Il est mis fin au contrat de travail 4 ans après l’engagement. La société a introduit, 6 mois auparavant, une demande de réorganisation judiciaire, qui a été acceptée par jugement. La société est cependant déclarée en faillite le 30 juin 2015 (date du licenciement).

L’employé introduit une procédure devant le tribunal du travail, non à l’encontre de son employeur (failli), mais d’une autre société, pour laquelle il déclare avoir presté dans le cadre d’une mise à disposition illégale. L’action a comme fondement l’article 31 de la loi du 24 juillet 1987 sur le travail temporaire et la mise de travailleurs à disposition d’utilisateurs.

Il fait valoir l’existence d’un contrat non écrit avec cette société et postule une indemnité compensatoire de préavis de plus de 180.000 euros, eu égard à l’ancienneté de service fixée au 1er août 1992.

La société défenderesse oppose la prescription de la demande, au motif que la requête introductive ne vise pas l’existence d’un contrat de travail mais fait uniquement référence à la solidarité de la société défenderesse avec la société employeur pour le paiement de l’indemnité de rupture.

La décision du tribunal

Le tribunal examine l’existence d’un éventuel transfert d’autorité vers la société utilisatrice. Le siège de la matière gît à l’article 31 de la loi du 24 juillet 1987. Son § 1er dégage le principe général de l’interdiction pour une société (ou personne physique) d’exercer d’une activité qui consiste à mettre des travailleurs qu’elle a engagés à disposition de tiers qui les utilisent et qui exercent sur eux une part quelconque de l’autorité de l’employeur. Un contrat par lequel un travailleur est engagé par une société (ou une personne physique) pour être mis à disposition d’un utilisateur est nul, dès lors qu’il contrevient au principe général d’interdiction ci-dessus. Il y a par contre contrat à durée indéterminée dès le début de l’exécution des travaux en ce qui concerne l’utilisateur.

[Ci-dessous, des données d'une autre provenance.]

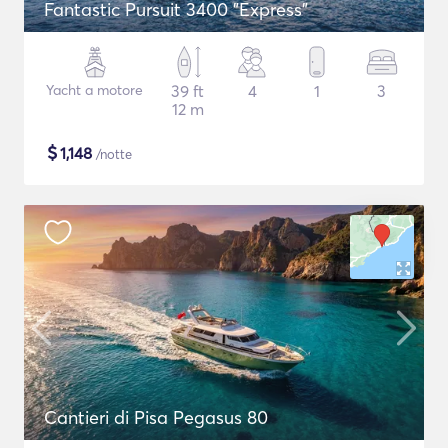
Fantastic Pursuit 3400 "Express"
Yacht a motore
39 ft
4
1
3
12 m
$
1,148
/notte
Cantieri di Pisa Pegasus 80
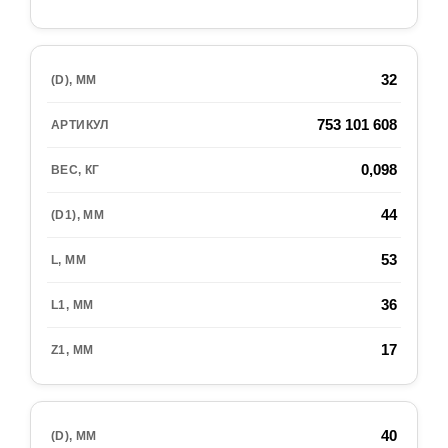
32
753 101 608
0,098
44
53
36
17
40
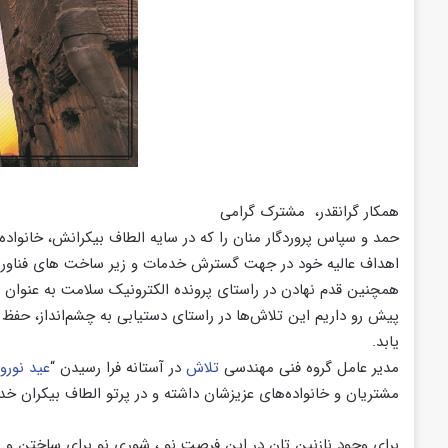
همکار گرانقدر، مشترک گرامی
حمد و سپاس پروردگار منان را که در سایه الطاف بیکرانش، خانواده
اهداف عالیه خود در جهت گسترش خدمات و زیر ساخت های فناوری اط
همچنین قدم نهادن در راستای پرونده الکترونیک سلامت به عنوان م
پیش رو داریم این تلاش‌ها در راستای دستیابی به چشم‌انداز، حفظ و
یابد.
مدیر عامل گروه فنی مهندسی
تلاش
در آستانه فرا رسیدن “
عید نوروز
مشتریان و خانواده‌های عزیزشان داشته و در پرتو الطاف بیکران خد
برای وجود نازنین تان در این فرصت نو ، شوری نو برای ساختن و به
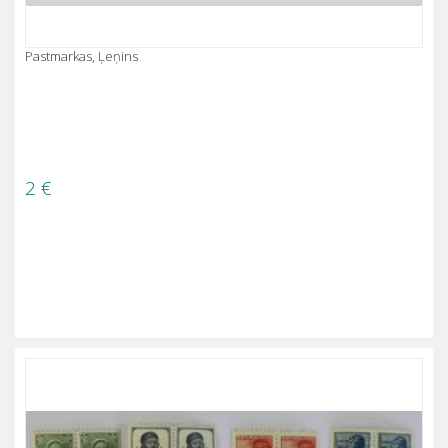
Pastmarkas, Ļeņins
2
€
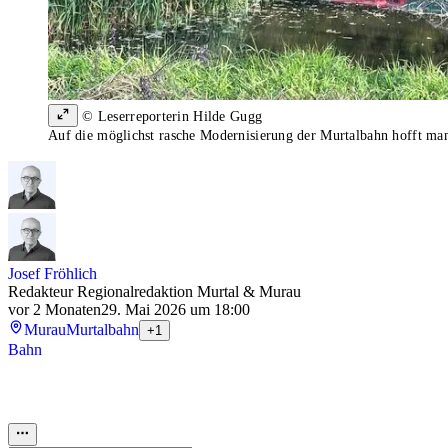
© Leserreporterin Hilde Gugg
Auf die möglichst rasche Modernisierung der Murtalbahn hofft ma
Josef Fröhlich
Redakteur Regionalredaktion Murtal & Murau
vor 2 Monaten
29. Mai 2026 um 18:00
Murau
Murtalbahn
+1
Bahn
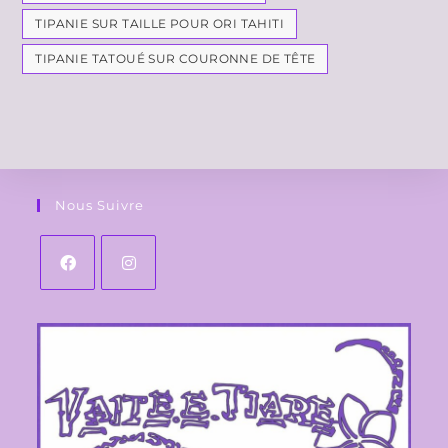
TIPANIE SUR TAILLE POUR ORI TAHITI
TIPANIE TATOUÉ SUR COURONNE DE TÊTE
Nous Suivre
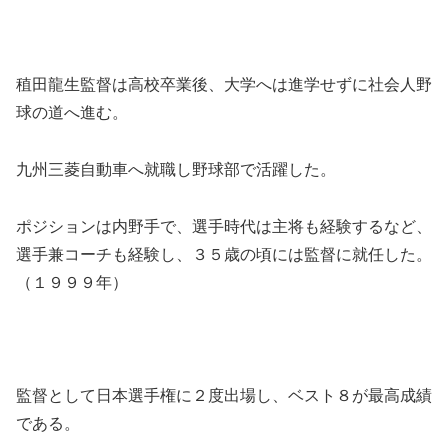
稙田龍生監督は高校卒業後、大学へは進学せずに社会人野
球の道へ進む。
九州三菱自動車へ就職し野球部で活躍した。
ポジションは内野手で、選手時代は主将も経験するなど、
選手兼コーチも経験し、３５歳の頃には監督に就任した。
（１９９９年）
監督として日本選手権に２度出場し、ベスト８が最高成績
である。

Cette disposition touche tout employeur, qu’il relève du secteur public ou du secteur privé. Dans un arrêt du 6 septembre 2005 (Cass., 6 septembre 2005, n° P.05.0678), la Cour de cassation a pris une décision de principe sur la question, s’agissant de vérifier l’effet de l’identité de l’administrateur-délégué ou du gérant dans plusieurs sociétés sur cette règle. Pour la Cour de cassation, l’autorité de l’employeur ne peut être exercée que par la personne physique ou morale liée au travailleur en vertu du contrat de travail. Celle qui exerce l’autorité dans une société ne peut l’exercer dans d’autres qui ne sont pas liées au travailleur en vertu d’un contrat de travail et qui sont des tiers à l’égard de la première société. Le fait qu’une seule personne physique soit l’administrateur-délégué de toutes les sociétés n’y change rien. Quant aux travailleurs visés, il s’agit de toutes les personnes soumises à un lien d’autorité et qui effectuent leur travail dans le cadre d’un contrat de travail (ou relation similaire). Il y a dès lors lieu de rechercher s’il y a eu transfert d’autorité vers l’utilisateur.

La notion d’autorité est en effet l’essence du contrat de travail et elle implique un pouvoir de direction et de surveillance (même virtuelle). L’autorité doit pouvoir être exercée, mais il n’est pas requis qu’elle le soit en permanence. Le juge du fond exerce sur cette question un pouvoir d’appréciation souveraine.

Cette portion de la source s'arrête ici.